It’s great that a parent would partake in the well-being of their child’s life by signing them up for Brazilian Jiu Jitsu.
Some kids don’t have active parents who would do this for them or there may be parents who love their child but simply cannot afford it. It’s really a privilege to sign your child up to BJJ.
Perhaps their child is a toddler or a teen, at any age BJJ can have a positive impact on the rest of their lives.
Personally BJJ was not present in many locations in the US when I was coming up in it.
But I know from being a wrestler all my life it was a common occurrence to see a kid with great success early that ended up quitting the sport in or before high school because they felt “burnt out.”
Sometimes it was evident that their parent was a bit overbearing or overzealous about their child doing the sport. They would be seen yelling in the stands in dramatic fashion. They would be yelling at the referee, their kid, even others in the crowd.
It’s okay to love your child but to put added pressure on them at a very early age can take a toll on the fun part of being in sports and making their own choices.
Imagine that you must train a sport for many years but you do not like it after the first year. You would be going through the motions waiting for it to end. And perhaps you would rebel when given the chance to finally make your own choices.
This isn’t to say it’s not good to have your child try out different sports and encourage them.
But there is a line between the child’s choices and the parents.
And it’s often a good idea that some parents take a step back at times and allow their child to have their coaches do the work and allow the child to decide if they wish to continue on their own terms.
If you are an overzealous Jiu Jitsu parent there is a great chance you don’t know it.
That’s okay. It’s normal to want to care about your child but let’s see if it’s going a bit overboard so perhaps you can take a step back.
Without further ado, 3 tips:
- Your child is not you. No matter how hard a parent will try to live through their child, they are not them. When your child is training Jiu Jitsu let them have fun. If they want to go more days per week then great. Until they are at an age where they want to commit in a deeper way (competition, etc.) then that should be their choice.

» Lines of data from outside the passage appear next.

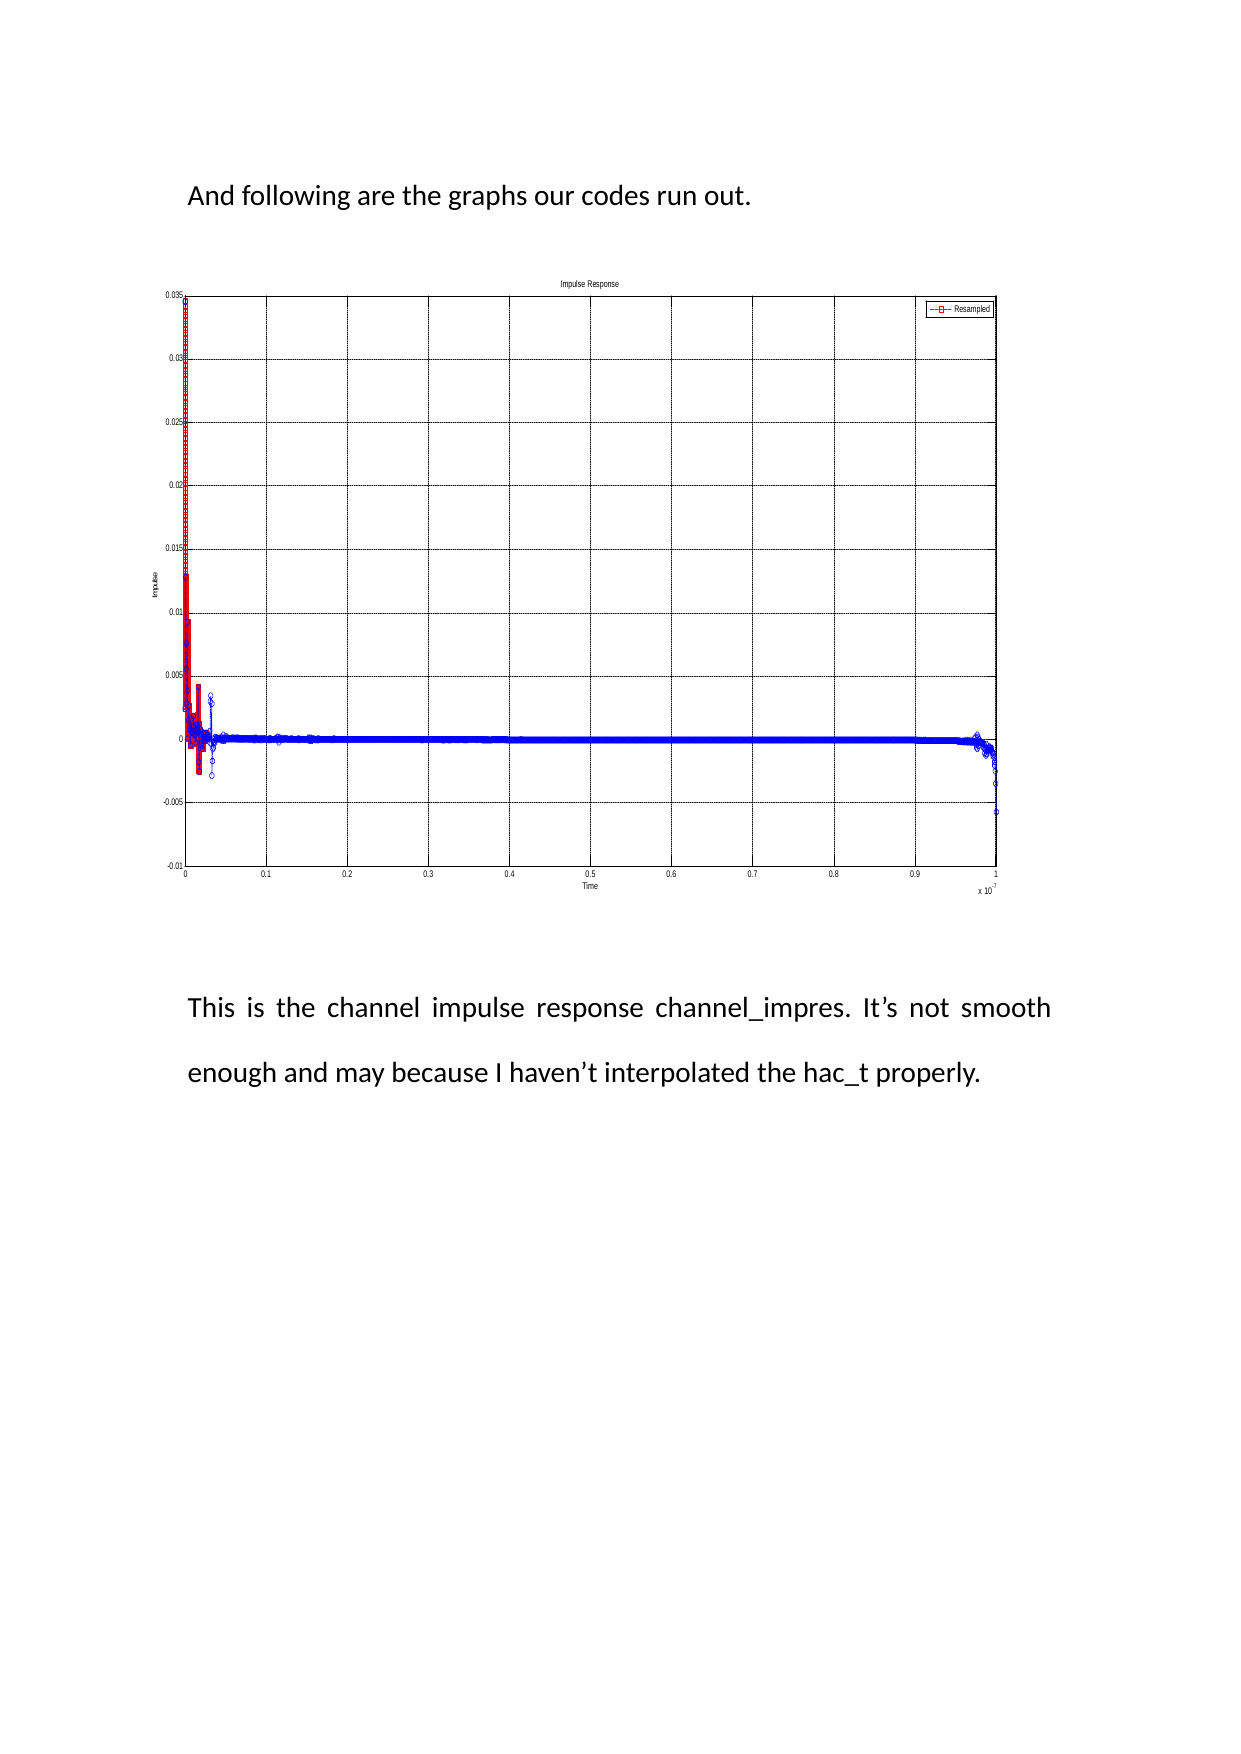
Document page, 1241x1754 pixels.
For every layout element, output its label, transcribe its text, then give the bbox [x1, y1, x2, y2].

text This is the channel impulse response channel_impres. It’s not smooth enough and may because I haven’t interpolated the hac_t properly. [187, 227, 1053, 1104]
text And following are the graphs our codes run out. [187, 162, 1053, 227]
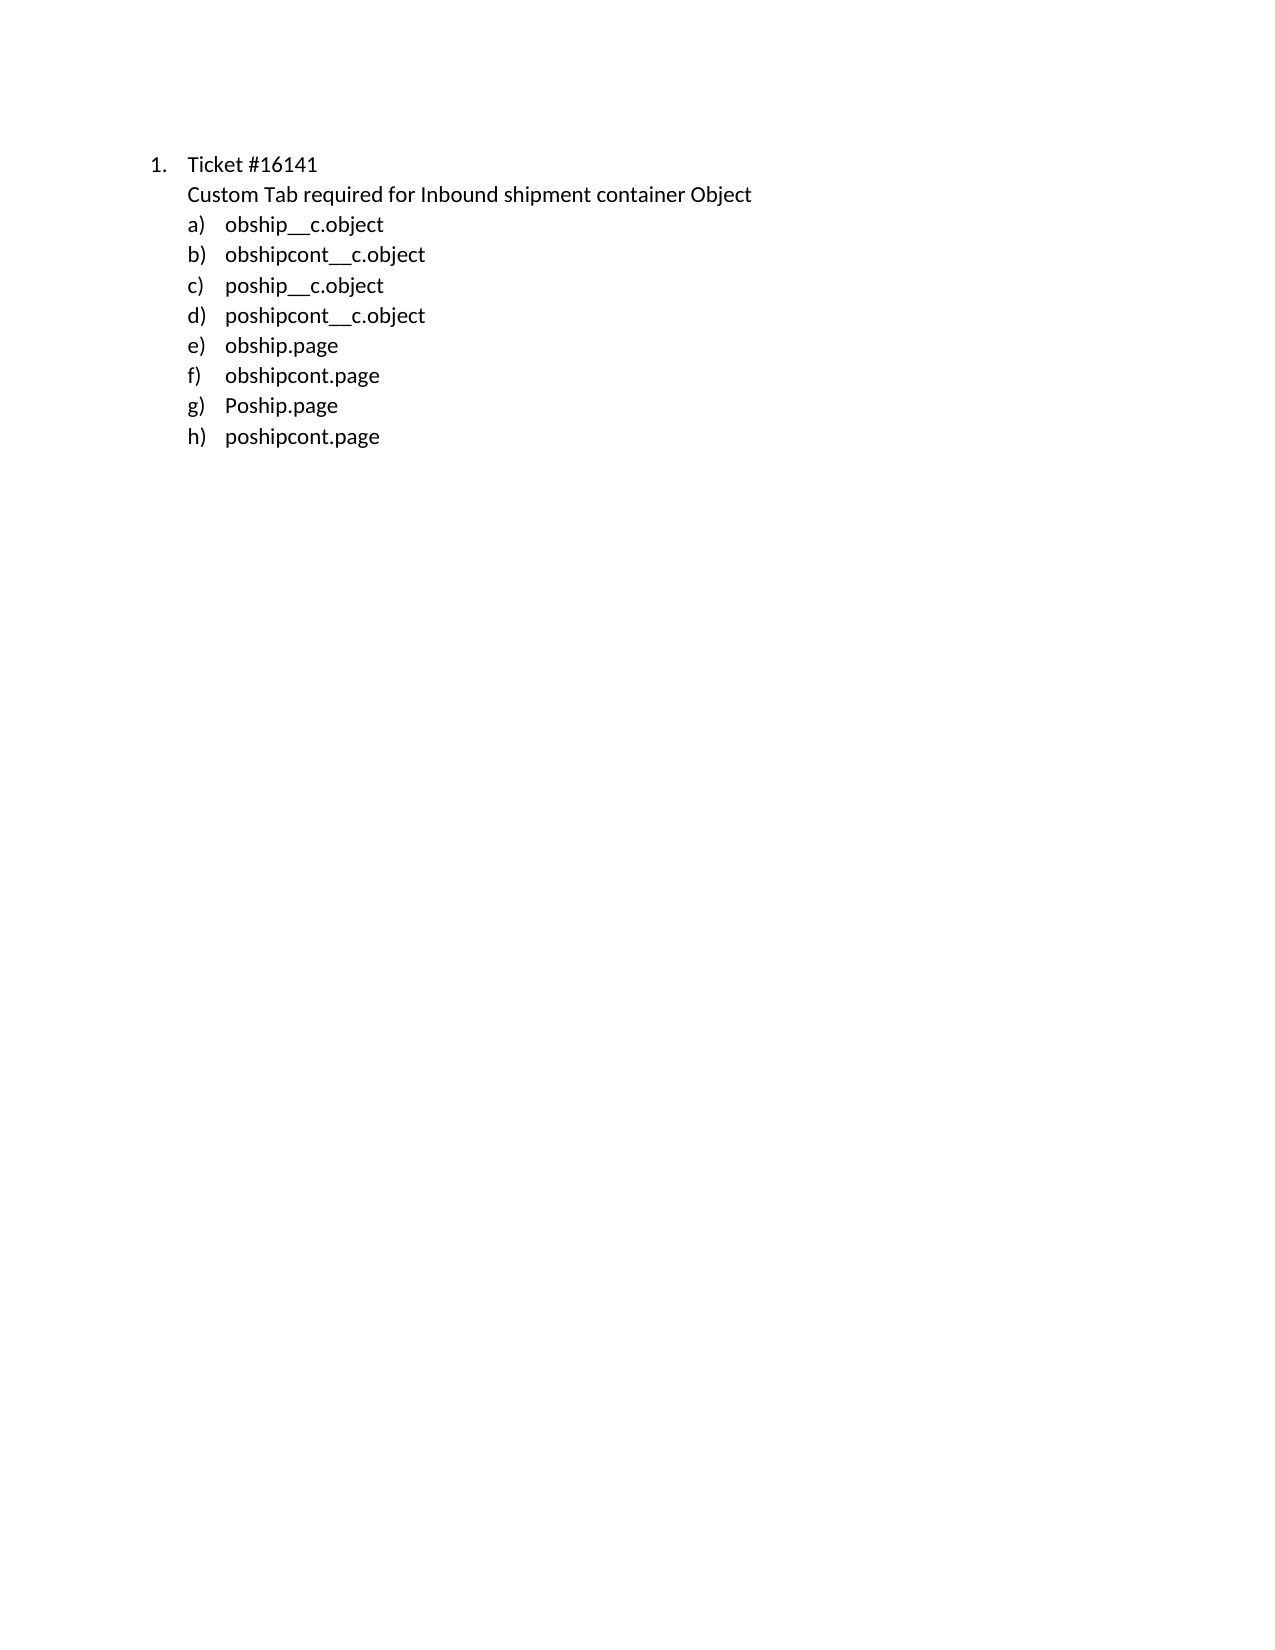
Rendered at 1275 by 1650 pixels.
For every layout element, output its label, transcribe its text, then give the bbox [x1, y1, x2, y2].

- Keep it fun. A child doesn’t want their play to be work at a young age. Now unless they choose to compete or choose to raise their level then they should understand that work is part of the process and that’s okay. It’s a great lesson to teach a child that success at an activity they enjoy comes with a bit of work.

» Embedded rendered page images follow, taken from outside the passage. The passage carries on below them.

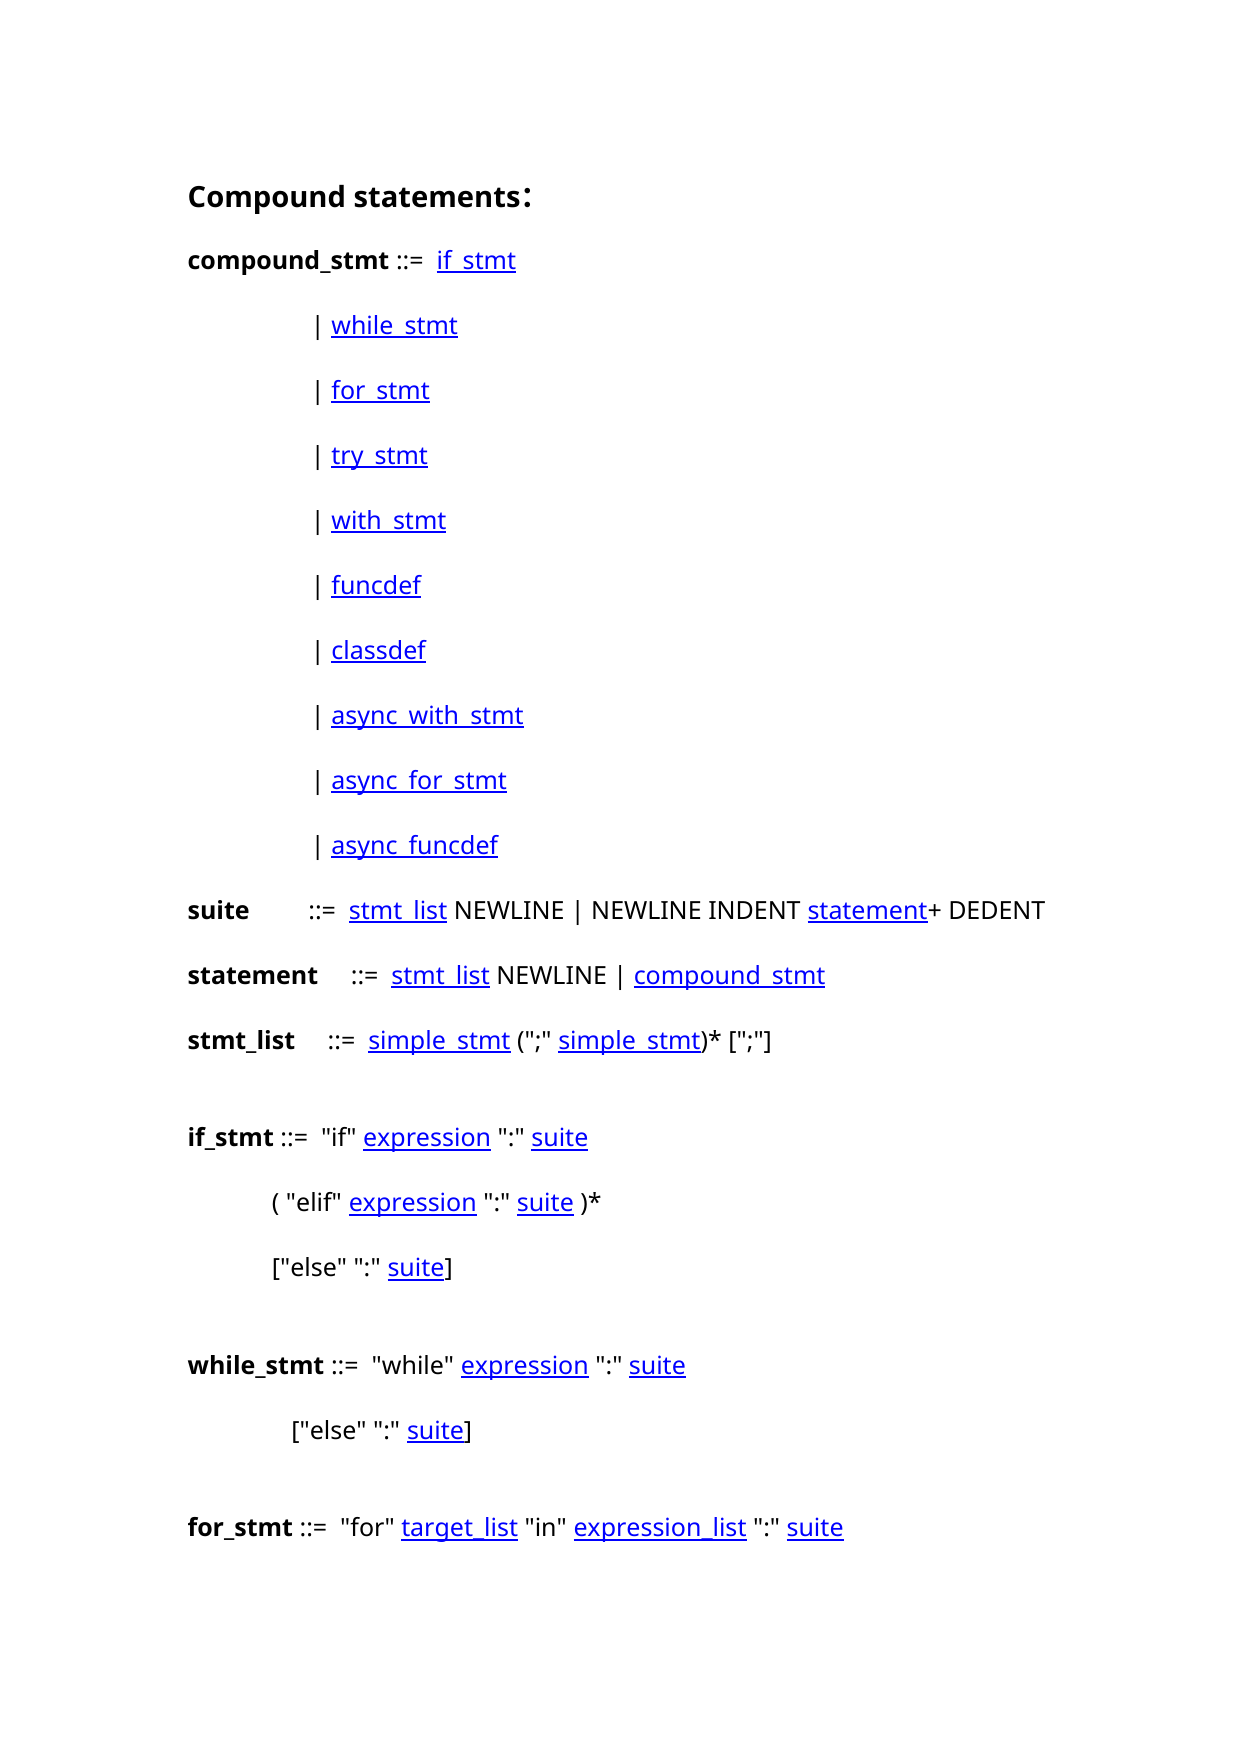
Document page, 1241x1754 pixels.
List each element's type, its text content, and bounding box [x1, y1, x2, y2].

text suite ::= stmt_list NEWLINE | NEWLINE INDENT statement+ DEDENT [187, 877, 1053, 942]
text | async_for_stmt [187, 747, 1053, 812]
text compound_stmt ::= if_stmt [187, 227, 1053, 292]
text | async_funcdef [187, 812, 1053, 877]
text ["else" ":" suite] [187, 1397, 1053, 1462]
text | async_with_stmt [187, 682, 1053, 747]
text Compound statements： [187, 162, 1053, 227]
text | with_stmt [187, 487, 1053, 552]
text | funcdef [187, 552, 1053, 617]
text | try_stmt [187, 422, 1053, 487]
text | while_stmt [187, 292, 1053, 357]
text | for_stmt [187, 357, 1053, 422]
text stmt_list ::= simple_stmt (";" simple_stmt)* [";"] [187, 1007, 1053, 1072]
text statement ::= stmt_list NEWLINE | compound_stmt [187, 942, 1053, 1007]
text | classdef [187, 617, 1053, 682]
text ["else" ":" suite] [187, 1234, 1053, 1299]
text for_stmt ::= "for" target_list "in" expression_list ":" suite [187, 1494, 1053, 1559]
text while_stmt ::= "while" expression ":" suite [187, 1332, 1053, 1397]
text ( "elif" expression ":" suite )* [187, 1169, 1053, 1234]
text if_stmt ::= "if" expression ":" suite [187, 1104, 1053, 1169]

- Leave it to the coaches. Many coaches in different sports who have been successful say it is better to have another person coach their child when they are younger. In wrestling, Terry Brands and John Smith, two heralded champions with 3 olympic medals between them say they prefer the hands off approach (I gather this by reading between the lines in their interviews). Terry said if his child comes to him he will help him (he doesn’t actively try to overstep the coaches).
I hope this article sheds some light on this topic. Relax and have fun, it will rub off on your child. No need to criticize your child. How will that help them? If you wish to be a critic do so in a positive manner. Heres an example:
Instead of saying “Johnny, it’s wrong.”
Maybe say “That’s a really good effort Johnny. Can you come up with an even better way since you’ve been making so much progress. Let’s see, etc.”
You get the point, by phrasing things in the positive and limiting the criticism you will likely get more out of the child. Studies show kids who are successful at activities will remain in those activities longer than less successful people. And success early on is often perception-based and relative in many cases. Be an example. What kid wants added pressure put on them from their parent?
What are your thoughts on this topic? What tips would you give an overzealous Jiu Jitsu parent?